■ TEXT BLOCK:
________________________________________

Studio album by Airbourne
- Released: 28 August 2026
- Studios: Music Farm Studio (Byron Bay, New South Wales)
- Genre: Hard rock
- Length: 47:13
- Label: Spinefarm
- Producer: Brian Howes

Airbourne chronology
| Boneshaker (2019) | Airbourne (2026) |  |

Singles from Airbourne
- "GUTSY" Released: 6 June, 2025; "Christmas Bonus" Released: 20 November, 2025; "Alive After Death (Last Plane Out)" Released: 22 April, 2026; "Kid In A Candy Store" Released: 1 July, 2026; "Here She Comes" Released: 29 July, 2026;

= Airbourne (album) =

Airbourne is the sixth studio album by Australian hard rock band Airbourne. It was released on 28 August 2026 via Spinefarm.

It is the band's first album to feature rhythm guitarist Brett Tyrrell, who joined the band in September 2023.

________________________________________

(Collected data)
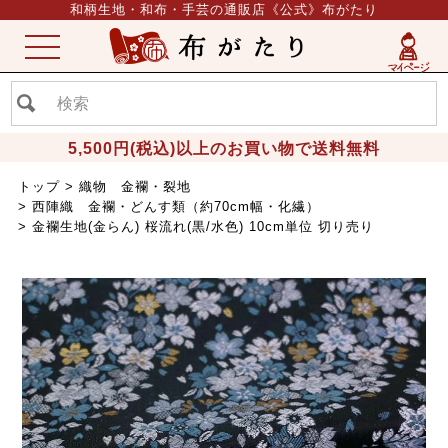
和柄生地・和布・手芸の通販店《公式》布がたり
ME
NU
5,500円(税込)以上のお買い物で送料無料
トップ
織物 金襴・裂地
西陣織 金襴・どんす類（約70cm幅・化繊）
金襴生地(金らん) 桜流れ(黒/水色) 10cm単位 切り売り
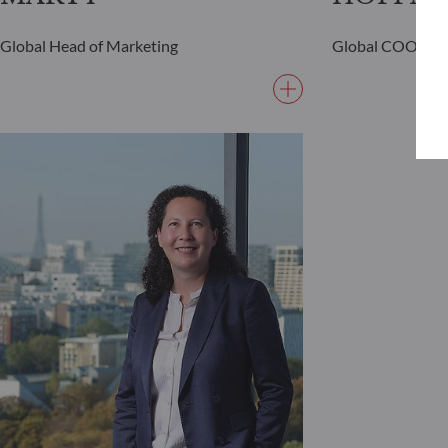
Global Head of Marketing
Global COO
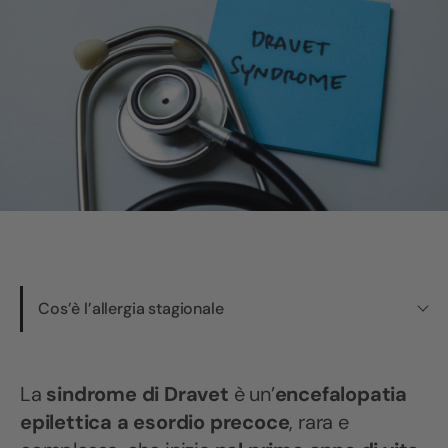
Cos’è l’allergia stagionale
La
sindrome di Dravet
è un’
encefalopatia
epilettica a esordio precoce
, rara e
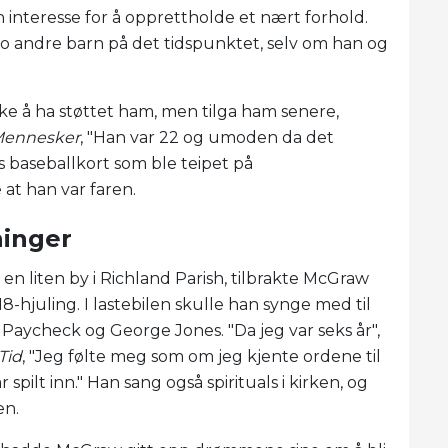
n interesse for å opprettholde et nært forhold.
to andre barn på det tidspunktet, selv om han og
kke å ha støttet ham, men tilga ham senere,
ennesker
, "Han var 22 og umoden da det
s baseballkort som ble teipet på
 at han var faren.
ninger
 en liten by i Richland Parish, tilbrakte McGraw
 18-hjuling. I lastebilen skulle han synge med til
Paycheck og George Jones. "Da jeg var seks år",
Tid
, "Jeg følte meg som om jeg kjente ordene til
ilt inn." Han sang også spirituals i kirken, og
en.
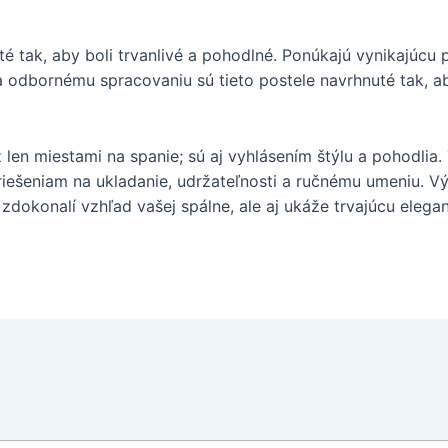
é tak, aby boli trvanlivé a pohodlné. Ponúkajú vynikajúcu
a odbornému spracovaniu sú tieto postele navrhnuté tak, ab
len miestami na spanie; sú aj vyhlásením štýlu a pohodlia.
 riešeniam na ukladanie, udržateľnosti a ručnému umeniu. 
 zdokonalí vzhľad vašej spálne, ale aj ukáže trvajúcu eleg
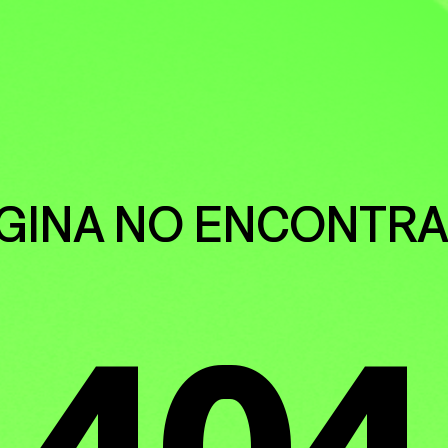
S HUMAN
GINA NO ENCONTR
ENTAL
404
CIA CLIMÁ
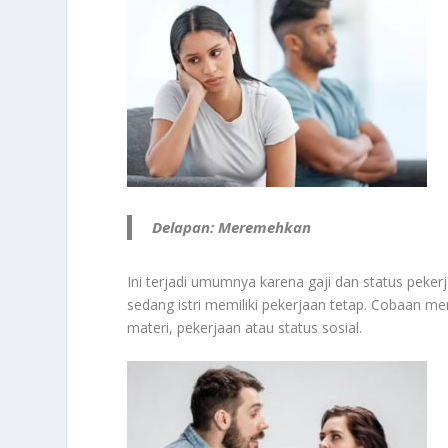
Delapan: Meremehkan
Ini terjadi umumnya karena gaji dan status pekerj
sedang istri memiliki pekerjaan tetap. Cobaan menjad
materi, pekerjaan atau status sosial.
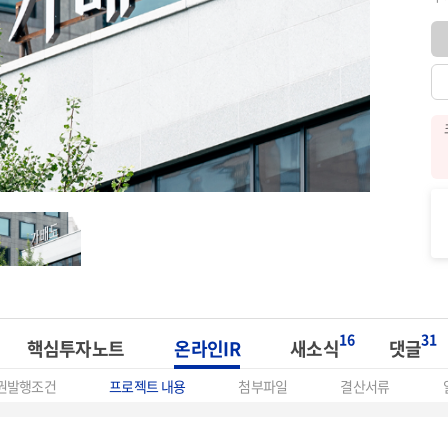
16
31
핵심투자노트
온라인IR
새소식
댓글
권발행조건
프로젝트 내용
첨부파일
결산서류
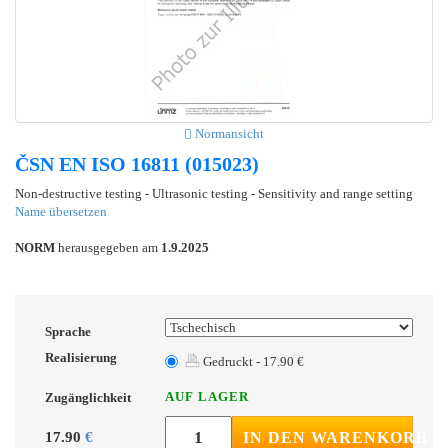
Normansicht
ČSN EN ISO 16811 (015023)
Non-destructive testing - Ultrasonic testing - Sensitivity and range setting
Name übersetzen
NORM
herausgegeben am
1.9.2025
Sprache
Realisierung
Gedruckt - 17.90 €
AUF LAGER
Zugänglichkeit
17.90
€
IN DEN WARENKORB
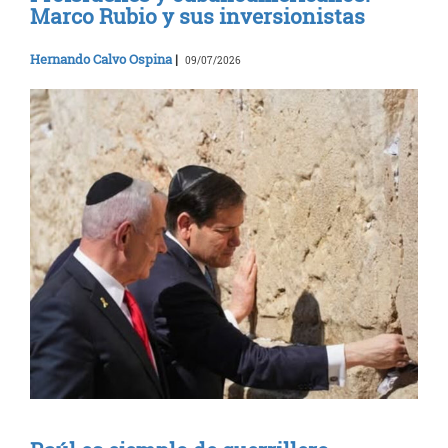
Marco Rubio y sus inversionistas
Hernando Calvo Ospina
|
09/07/2026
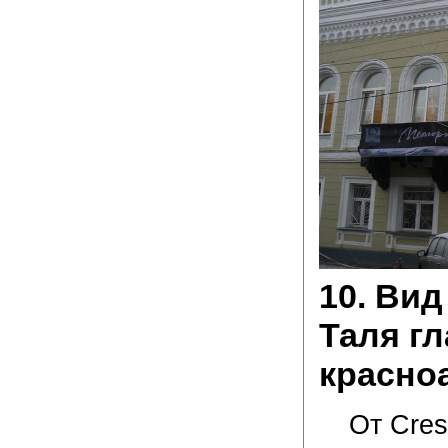
10. Ви
Таля г
красно
От Cres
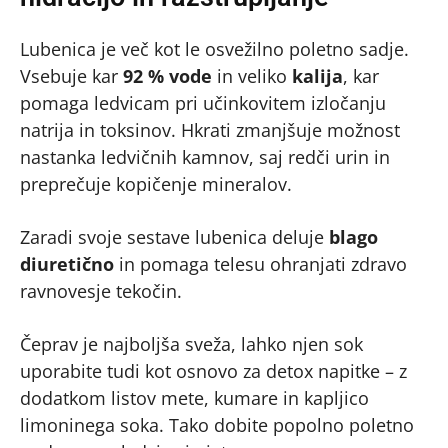
Lubenica je več kot le osvežilno poletno sadje.
Vsebuje kar
92 % vode
in veliko
kalija
, kar
pomaga ledvicam pri učinkovitem izločanju
natrija in toksinov. Hkrati zmanjšuje možnost
nastanka ledvičnih kamnov, saj redči urin in
preprečuje kopičenje mineralov.
Zaradi svoje sestave lubenica deluje
blago
diuretično
in pomaga telesu ohranjati zdravo
ravnovesje tekočin.
Čeprav je najboljša sveža, lahko njen sok
uporabite tudi kot osnovo za detox napitke – z
dodatkom listov mete, kumare in kapljico
limoninega soka. Tako dobite popolno poletno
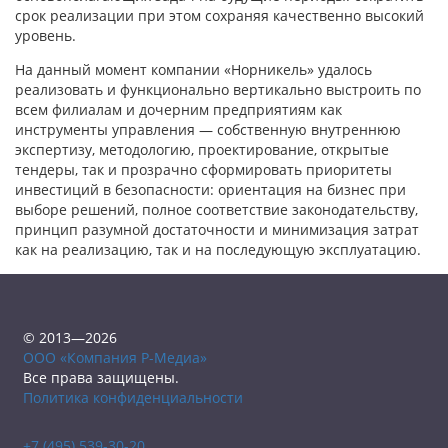
срок реализации при этом сохраняя качественно высокий
уровень.
На данный момент компании «Норникель» удалось
реализовать и функционально вертикально выстроить по
всем филиалам и дочерним предприятиям как
инструменты управления — собственную внутреннюю
экспертизу, методологию, проектирование, открытые
тендеры, так и прозрачно сформировать приоритеты
инвестиций в безопасности: ориентация на бизнес при
выборе решений, полное соответствие законодательству,
принцип разумной достаточности и минимизация затрат
как на реализацию, так и на последующую эксплуатацию.
© 2013—2026
ООО «Компания Р-Медиа»
Все права защищены.
Политика конфиденциальности
+7 (495) 539-30-20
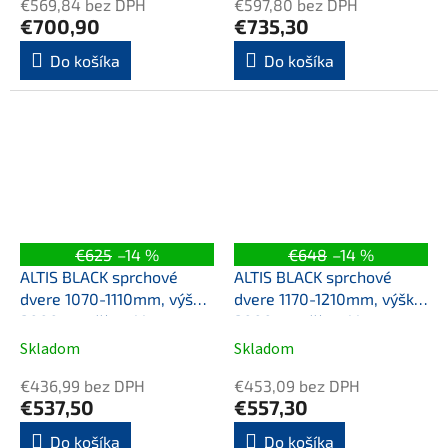
€569,84 bez DPH
€597,80 bez DPH
€700,90
€735,30
Do košíka
Do košíka
€625
–14 %
€648
–14 %
ALTIS BLACK sprchové
ALTIS BLACK sprchové
dvere 1070-1110mm, výška
dvere 1170-1210mm, výška
2000mm, číre sklo
2000mm, číre sklo
Skladom
Skladom
€436,99 bez DPH
€453,09 bez DPH
€537,50
€557,30
Do košíka
Do košíka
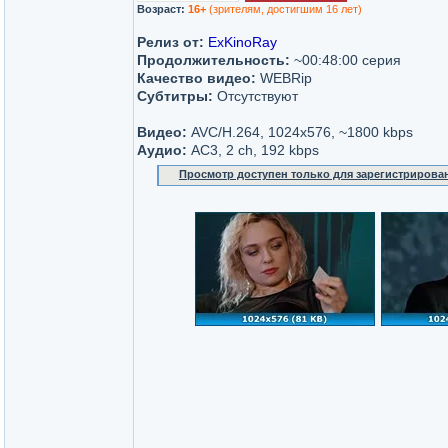
Возраст:
16+
(зрителям, достигшим 16 лет)
Релиз от:
ExKinoRay
Продолжительность:
~00:48:00 серия
Качество видео:
WEBRip
Субтитры:
Отсутствуют
Видео:
AVC/H.264, 1024x576, ~1800 kbps
Аудио:
AC3, 2 ch, 192 kbps
Просмотр доступен только для зарегистрирова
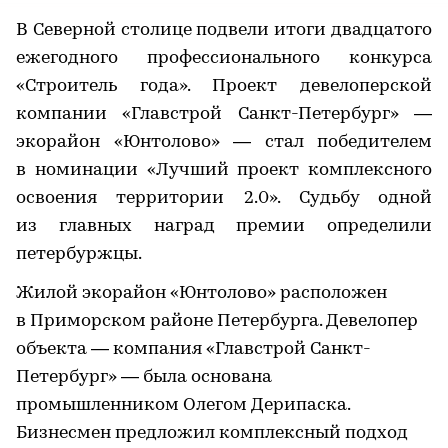
В Северной столице подвели итоги двадцатого
ежегодного профессионального конкурса
«Строитель года». Проект девелоперской
компании «Главстрой Санкт-Петербург» —
экорайон «Юнтолово» — стал победителем
в номинации «Лучший проект комплексного
освоения территории 2.0». Судьбу одной
из главных наград премии определили
петербуржцы.
Жилой экорайон «Юнтолово» расположен
в Приморском районе Петербурга. Девелопер
объекта — компания «Главстрой Санкт-
Петербург» — была основана
промышленником Олегом Дерипаска.
Бизнесмен предложил комплексный подход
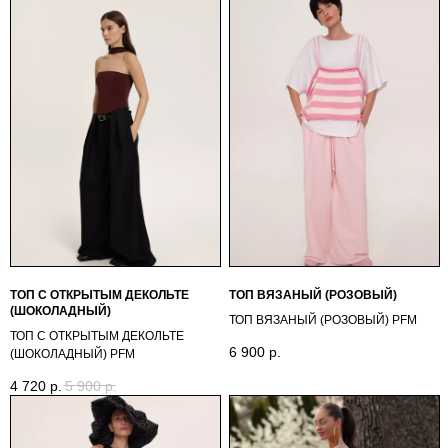
ТОП С ОТКРЫТЫМ ДЕКОЛЬТЕ
ТОП ВЯЗАНЫЙ (РОЗОВЫЙ)
(ШОКОЛАДНЫЙ)
ТОП ВЯЗАНЫЙ (РОЗОВЫЙ) PFM
ТОП С ОТКРЫТЫМ ДЕКОЛЬТЕ
6 900
р.
(ШОКОЛАДНЫЙ) PFM
4 720
р.
5 900
р.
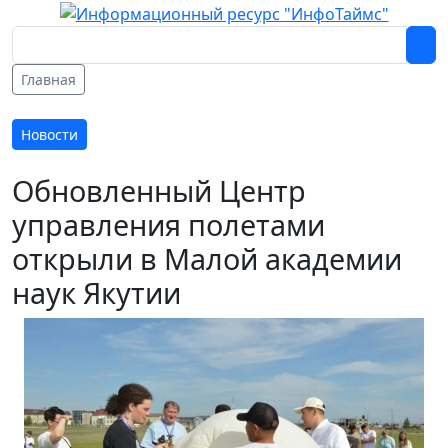
Главная
Новости
Обновленный Центр
управления полетами
открыли в Малой академии
наук Якутии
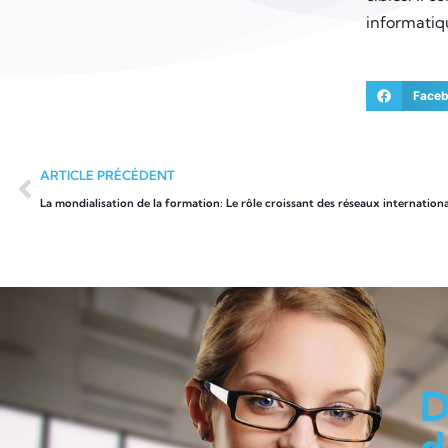
informatiq
Face
ARTICLE PRÉCÉDENT
La mondialisation de la formation: Le rôle croissant des réseaux internation
D
d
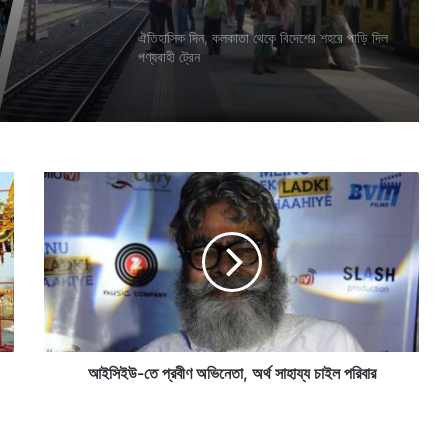
ঐতিহাসিক দিন, কলকাতা থেকে বিদেশের শহরে পাড়ি দিল
শন, সময়
পণ্যবাহী ট্রেন
েন
আ
ই
সি
ই
উ
-
তে
প্র
বী
ণ
আইসিইউ-তে প্রবীণ অভিনেতা, অর্থ সাহায্য চাইল পরিবার
অ
ভি
নে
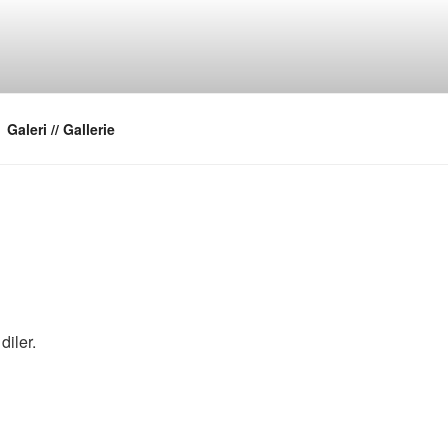
Galeri // Gallerie
diler.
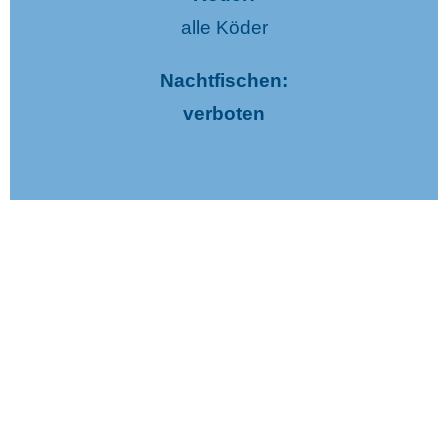
alle Köder
Nachtfischen:
verboten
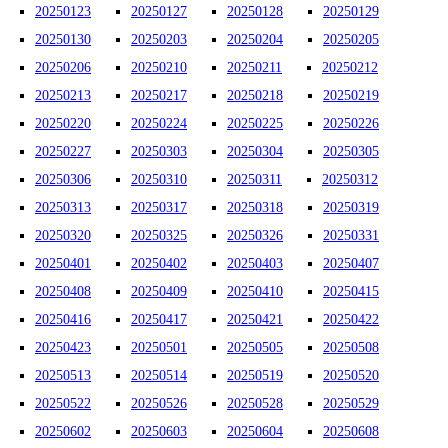
20250123
20250127
20250128
20250129
20250130
20250203
20250204
20250205
20250206
20250210
20250211
20250212
20250213
20250217
20250218
20250219
20250220
20250224
20250225
20250226
20250227
20250303
20250304
20250305
20250306
20250310
20250311
20250312
20250313
20250317
20250318
20250319
20250320
20250325
20250326
20250331
20250401
20250402
20250403
20250407
20250408
20250409
20250410
20250415
20250416
20250417
20250421
20250422
20250423
20250501
20250505
20250508
20250513
20250514
20250519
20250520
20250522
20250526
20250528
20250529
20250602
20250603
20250604
20250608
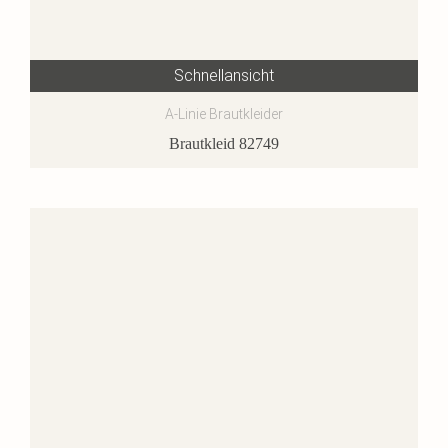
Schnellansicht
A-Linie Brautkleider
Brautkleid 82749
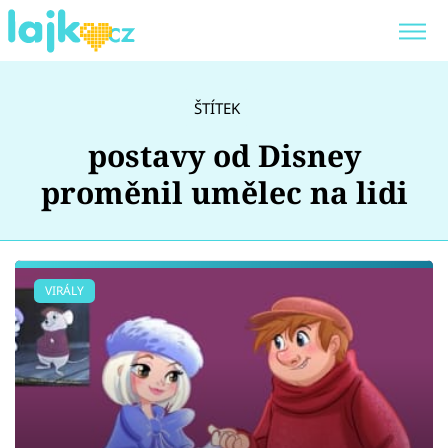
Trendy:
KARLOS VÉMOLA
ONLYFANS
ŠTÍTEK
SHOPAHOLICADEL
CLASH OF THE STARS
postavy od Disney
proměnil umělec na lidi
Témata
VIRÁLY
Showbyznys
Youtubeři
Virály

________________________________________

■ TASK INSTRUCTIONS:
Substitute "Nuclear Blast" for "Spinefarm" and write out again the part of the Airbourne album text that opens with the words containing "- Genre: Hard" and closes with "2026 via Spinefarm.".

■ ANSWER TO THE PROBLEM:
- Genre: Hard rock
- Length: 47:13
- Label: Nuclear Blast
- Producer: Brian Howes

Airbourne chronology
| Boneshaker (2019) | Airbourne (2026) |  |

Singles from Airbourne
- "GUTSY" Released: 6 June, 2025; "Christmas Bonus" Released: 20 November, 2025; "Alive After Death (Last Plane Out)" Released: 22 April, 2026; "Kid In A Candy Store" Released: 1 July, 2026; "Here She Comes" Released: 29 July, 2026;

= Airbourne (album) =

Airbourne is the sixth studio album by Australian hard rock band Airbourne. It was released on 28 August 2026 via Nuclear Blast.